Ce même jour, le louveteau et sa mère s'en vinrent rôder à la lisière de la forêt qui avoisinait le camp. Croc-Blanc y avait amené Kiche, pas à pas, l'entraînant en avant, quand elle hésitait. Le torrent, la caverne et la forêt tranquille l'appelaient, et il continua ses efforts pour qu'elle le suivît plus loin. Il courait quelques pas, puis s'arrêtait et regardait en arrière. Mais elle ne bougeait plus. Il gémit plaintivement et gronda, en courant de droite et de gauche, sous les taillis. Puis il revint vers elle, lui lécha le museau et se reprit à courir loin d'elle. Elle ne bougea toujours pas. Alors il rebroussa chemin et la regarda avec une supplication ardente de ses yeux, qui tomba quand il vit Kiche détourner la tête et porter sa vue vers le camp.

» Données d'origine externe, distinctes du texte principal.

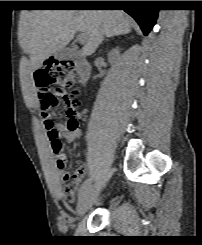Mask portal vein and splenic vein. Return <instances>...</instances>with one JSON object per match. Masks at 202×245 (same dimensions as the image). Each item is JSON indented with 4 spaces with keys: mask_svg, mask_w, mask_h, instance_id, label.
Here are the masks:
<instances>
[{
    "mask_svg": "<svg viewBox=\"0 0 202 245\" xmlns=\"http://www.w3.org/2000/svg\"><path fill=\"white\" fill-rule=\"evenodd\" d=\"M78 41L80 43H85V40H86V36H85V33L81 32L78 37H77Z\"/></svg>",
    "mask_w": 202,
    "mask_h": 245,
    "instance_id": "1",
    "label": "portal vein and splenic vein"
}]
</instances>
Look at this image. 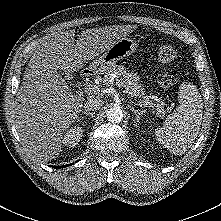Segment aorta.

La voix intérieure qui l'appelait là-bas, dans la vaste solitude, sa mère l'entendait comme lui. Mais un autre et plus fort appel sonnait aussi en elle, celui du feu et de l'homme, l'appel que, parmi tous les animaux, le loup a seul entendu, le loup et le chien sauvage, qui sont frères.
Kiche, s'étant tournée, se mit à trotter lentement vers le camp. Plus solide que le lien matériel du bâton qui l'avait attachée était sur elle l'emprise de l'homme. Invisibles et mystérieux, les dieux la maintenaient en leur pouvoir et refusaient de la lâcher.
Croc-Blanc se coucha sous un bouleau et pleura doucement. L'odeur pénétrante des sapins, la senteur subtile des bois imprégnaient l'atmosphère et remémoraient au louveteau son ancienne vie de liberté, avant les jours de servitude. Mais plus que l'appel du Wild, plus que celui de l'homme, l'attirance de sa mère était puissante sur lui, car si jeune était-il encore. L'heure de son indépendance n'était pas arrivée. Il se releva, désolé, et trotta lui aussi vers le camp, faisant halte, une fois ou deux, pour s'asseoir par terre, gémir et écouter la voix qui chantait au fond de la forêt.
Le temps qu'il est donné à une mère de demeurer avec ses petits n'est pas bien long dans le Wild. Sous la domination de l'homme, il est souvent plus court encore. Ainsi en fut-il pour Croc-Blanc. Castor-Gris se trouvait être le débiteur de Trois-Aigles, qui était sur le point d'entreprendre une course du fleuve Mackenzie au Grand Lac de l'Esclave. Une bande de toile écarlate, une peau d'ours, vingt cartouches et Kiche remboursèrent sa dette.
Le louveteau vit sa mère emmenée à bord du canot de Trois-Aigles et tenta d'aller vers elle. Un coup qu'il reçut de l'Indien le repoussa à terre. Le canot s'éloigna. Il s'élança dans l'eau et nagea à sa suite, sourd aux cris d'appel de Castor-Gris. Dans la terreur où il était de perdre sa mère, il en avait oublié le pouvoir même d'un animal-homme et d'un dieu.
Mais les dieux sont accoutumés à être obéis et Castor-Gris, irrité, lança un autre canot à la poursuite de Croc-Blanc. Après l'avoir rejoint, il le saisit par la peau du cou et l'éleva hors de l'eau. Il ne le déposa pas d'abord dans le canot. Le tenant d'une main suspendu, il lui administra de l'autre une solide râclée. Oui, pour une râclée, c'en fut une. Lourde était la main, chaque coup visait à blesser, et les coups pleuvaient, innombrables.